* **Work instruction**
Tally the lines in the data below that contain the string "larger". Reply with the number alone.

* **Data listing**
_ _ _ _ _ _ _

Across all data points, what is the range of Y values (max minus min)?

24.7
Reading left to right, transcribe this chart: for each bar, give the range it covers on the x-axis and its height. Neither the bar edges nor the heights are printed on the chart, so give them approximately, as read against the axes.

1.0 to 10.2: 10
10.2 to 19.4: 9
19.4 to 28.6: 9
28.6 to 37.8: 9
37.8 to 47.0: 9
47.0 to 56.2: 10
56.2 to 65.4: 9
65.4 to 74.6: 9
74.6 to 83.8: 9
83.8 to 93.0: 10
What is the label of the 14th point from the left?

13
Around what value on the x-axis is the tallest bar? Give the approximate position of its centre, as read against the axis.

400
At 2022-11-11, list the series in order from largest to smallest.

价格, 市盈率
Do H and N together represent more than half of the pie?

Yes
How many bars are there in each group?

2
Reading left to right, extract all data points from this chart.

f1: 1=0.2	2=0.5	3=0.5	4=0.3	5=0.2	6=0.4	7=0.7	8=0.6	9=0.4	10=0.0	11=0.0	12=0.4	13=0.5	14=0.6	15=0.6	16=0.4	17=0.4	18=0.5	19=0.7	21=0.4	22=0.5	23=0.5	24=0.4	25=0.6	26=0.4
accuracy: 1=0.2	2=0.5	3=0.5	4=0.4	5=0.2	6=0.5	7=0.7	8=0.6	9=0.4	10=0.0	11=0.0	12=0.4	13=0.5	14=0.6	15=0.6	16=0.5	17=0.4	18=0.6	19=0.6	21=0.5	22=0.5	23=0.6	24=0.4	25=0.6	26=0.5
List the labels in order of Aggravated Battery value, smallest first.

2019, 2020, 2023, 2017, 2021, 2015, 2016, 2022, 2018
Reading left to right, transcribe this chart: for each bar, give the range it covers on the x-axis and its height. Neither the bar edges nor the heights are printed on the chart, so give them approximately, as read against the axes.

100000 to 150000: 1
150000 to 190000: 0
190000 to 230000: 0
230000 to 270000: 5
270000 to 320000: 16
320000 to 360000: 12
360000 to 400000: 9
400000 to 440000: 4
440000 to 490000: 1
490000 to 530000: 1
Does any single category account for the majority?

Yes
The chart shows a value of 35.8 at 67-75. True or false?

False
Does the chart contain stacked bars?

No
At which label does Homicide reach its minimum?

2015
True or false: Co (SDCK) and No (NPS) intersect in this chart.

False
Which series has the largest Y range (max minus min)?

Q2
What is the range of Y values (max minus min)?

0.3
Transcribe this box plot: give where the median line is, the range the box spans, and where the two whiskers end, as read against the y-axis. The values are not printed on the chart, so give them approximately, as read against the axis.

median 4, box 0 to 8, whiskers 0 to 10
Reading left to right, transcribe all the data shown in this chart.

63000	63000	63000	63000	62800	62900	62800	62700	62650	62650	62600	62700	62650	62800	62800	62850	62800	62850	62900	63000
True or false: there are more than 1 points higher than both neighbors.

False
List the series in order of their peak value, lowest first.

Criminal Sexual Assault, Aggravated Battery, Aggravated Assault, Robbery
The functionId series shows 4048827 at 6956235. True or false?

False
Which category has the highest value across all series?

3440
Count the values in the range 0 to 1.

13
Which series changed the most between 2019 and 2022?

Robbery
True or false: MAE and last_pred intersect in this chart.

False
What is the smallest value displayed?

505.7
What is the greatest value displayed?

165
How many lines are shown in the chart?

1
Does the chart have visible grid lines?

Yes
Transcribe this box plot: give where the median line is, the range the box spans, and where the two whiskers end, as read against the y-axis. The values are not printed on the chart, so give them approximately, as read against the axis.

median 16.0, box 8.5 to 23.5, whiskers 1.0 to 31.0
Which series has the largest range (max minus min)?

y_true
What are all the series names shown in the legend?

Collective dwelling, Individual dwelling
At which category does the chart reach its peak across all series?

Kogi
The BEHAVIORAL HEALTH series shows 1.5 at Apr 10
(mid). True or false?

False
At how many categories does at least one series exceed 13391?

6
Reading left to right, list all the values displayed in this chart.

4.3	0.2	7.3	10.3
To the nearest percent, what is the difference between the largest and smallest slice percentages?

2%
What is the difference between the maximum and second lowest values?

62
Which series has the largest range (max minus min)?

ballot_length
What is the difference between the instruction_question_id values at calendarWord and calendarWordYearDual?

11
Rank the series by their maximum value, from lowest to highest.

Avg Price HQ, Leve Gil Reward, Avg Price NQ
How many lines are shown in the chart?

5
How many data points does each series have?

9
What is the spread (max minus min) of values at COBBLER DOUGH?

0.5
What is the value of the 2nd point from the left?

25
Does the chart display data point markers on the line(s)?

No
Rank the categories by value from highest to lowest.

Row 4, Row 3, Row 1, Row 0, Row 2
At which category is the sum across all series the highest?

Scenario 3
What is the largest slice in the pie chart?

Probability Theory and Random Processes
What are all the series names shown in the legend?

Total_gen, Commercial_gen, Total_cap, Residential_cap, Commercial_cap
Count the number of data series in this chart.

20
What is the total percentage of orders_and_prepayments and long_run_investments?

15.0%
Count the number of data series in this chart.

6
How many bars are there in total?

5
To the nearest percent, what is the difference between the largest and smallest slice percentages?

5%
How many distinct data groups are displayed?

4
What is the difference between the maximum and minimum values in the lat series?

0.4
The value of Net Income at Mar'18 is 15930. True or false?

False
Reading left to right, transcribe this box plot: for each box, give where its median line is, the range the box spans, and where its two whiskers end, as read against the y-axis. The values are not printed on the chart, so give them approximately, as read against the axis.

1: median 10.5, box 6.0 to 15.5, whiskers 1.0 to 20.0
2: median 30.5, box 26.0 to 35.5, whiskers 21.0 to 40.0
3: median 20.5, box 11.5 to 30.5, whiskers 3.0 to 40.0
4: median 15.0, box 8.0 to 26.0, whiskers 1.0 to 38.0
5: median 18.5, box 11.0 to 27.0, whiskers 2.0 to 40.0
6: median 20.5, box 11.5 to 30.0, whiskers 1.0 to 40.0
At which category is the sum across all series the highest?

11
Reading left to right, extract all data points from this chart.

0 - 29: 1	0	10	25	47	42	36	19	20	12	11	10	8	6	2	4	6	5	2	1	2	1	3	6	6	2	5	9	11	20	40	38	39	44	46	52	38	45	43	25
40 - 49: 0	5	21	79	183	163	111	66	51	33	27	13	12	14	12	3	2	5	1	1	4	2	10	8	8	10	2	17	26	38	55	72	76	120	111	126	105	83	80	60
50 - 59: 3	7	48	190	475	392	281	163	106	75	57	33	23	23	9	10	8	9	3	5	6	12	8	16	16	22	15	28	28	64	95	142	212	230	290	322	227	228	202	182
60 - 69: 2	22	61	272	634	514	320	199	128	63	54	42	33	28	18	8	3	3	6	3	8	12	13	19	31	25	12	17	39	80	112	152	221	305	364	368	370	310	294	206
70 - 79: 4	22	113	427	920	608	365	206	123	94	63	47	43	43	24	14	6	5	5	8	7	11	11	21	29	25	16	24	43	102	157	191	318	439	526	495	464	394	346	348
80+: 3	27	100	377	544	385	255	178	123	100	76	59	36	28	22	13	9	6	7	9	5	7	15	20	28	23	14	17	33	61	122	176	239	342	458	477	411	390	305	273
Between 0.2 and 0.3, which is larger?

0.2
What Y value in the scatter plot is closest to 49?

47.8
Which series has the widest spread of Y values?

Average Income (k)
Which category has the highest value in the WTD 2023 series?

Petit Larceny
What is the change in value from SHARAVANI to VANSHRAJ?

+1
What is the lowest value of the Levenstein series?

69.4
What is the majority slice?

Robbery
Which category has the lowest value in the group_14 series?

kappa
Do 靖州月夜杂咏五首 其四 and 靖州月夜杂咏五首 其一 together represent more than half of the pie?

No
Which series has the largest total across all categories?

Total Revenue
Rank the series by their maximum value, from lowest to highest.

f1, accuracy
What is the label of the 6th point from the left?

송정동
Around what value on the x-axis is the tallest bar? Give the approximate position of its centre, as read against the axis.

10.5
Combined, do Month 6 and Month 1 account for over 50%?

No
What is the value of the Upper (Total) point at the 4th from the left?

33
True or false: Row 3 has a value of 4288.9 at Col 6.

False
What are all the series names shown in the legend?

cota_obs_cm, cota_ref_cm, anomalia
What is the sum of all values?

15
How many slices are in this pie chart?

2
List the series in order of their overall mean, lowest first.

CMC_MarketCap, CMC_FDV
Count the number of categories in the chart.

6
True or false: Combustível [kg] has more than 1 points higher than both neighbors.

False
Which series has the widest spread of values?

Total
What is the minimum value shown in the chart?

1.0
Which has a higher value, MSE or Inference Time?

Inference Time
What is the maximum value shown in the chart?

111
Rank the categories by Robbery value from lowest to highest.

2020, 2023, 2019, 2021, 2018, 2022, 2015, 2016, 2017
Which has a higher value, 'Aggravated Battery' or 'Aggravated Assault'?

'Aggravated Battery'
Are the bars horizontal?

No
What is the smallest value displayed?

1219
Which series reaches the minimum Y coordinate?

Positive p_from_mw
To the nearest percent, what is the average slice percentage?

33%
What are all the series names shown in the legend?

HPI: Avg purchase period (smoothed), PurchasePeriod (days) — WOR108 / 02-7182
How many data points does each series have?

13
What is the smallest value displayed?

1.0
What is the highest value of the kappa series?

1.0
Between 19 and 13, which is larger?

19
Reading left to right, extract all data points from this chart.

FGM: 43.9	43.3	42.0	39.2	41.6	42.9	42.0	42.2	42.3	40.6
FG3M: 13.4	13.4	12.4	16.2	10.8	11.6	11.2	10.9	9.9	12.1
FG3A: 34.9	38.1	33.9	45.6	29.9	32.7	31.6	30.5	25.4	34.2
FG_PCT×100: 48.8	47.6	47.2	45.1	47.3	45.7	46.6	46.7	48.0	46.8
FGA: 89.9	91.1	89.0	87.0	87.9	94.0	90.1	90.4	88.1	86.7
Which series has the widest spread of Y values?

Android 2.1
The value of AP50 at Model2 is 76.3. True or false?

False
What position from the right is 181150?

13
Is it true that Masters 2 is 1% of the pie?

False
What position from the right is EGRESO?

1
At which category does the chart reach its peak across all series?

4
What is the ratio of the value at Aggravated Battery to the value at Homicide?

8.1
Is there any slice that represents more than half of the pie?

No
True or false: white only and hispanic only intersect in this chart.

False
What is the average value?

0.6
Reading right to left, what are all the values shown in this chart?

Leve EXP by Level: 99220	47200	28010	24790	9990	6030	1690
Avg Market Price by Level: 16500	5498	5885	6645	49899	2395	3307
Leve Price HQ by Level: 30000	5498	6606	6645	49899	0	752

_ _ _ _ _ _ _

* **Solution for this exercise**
2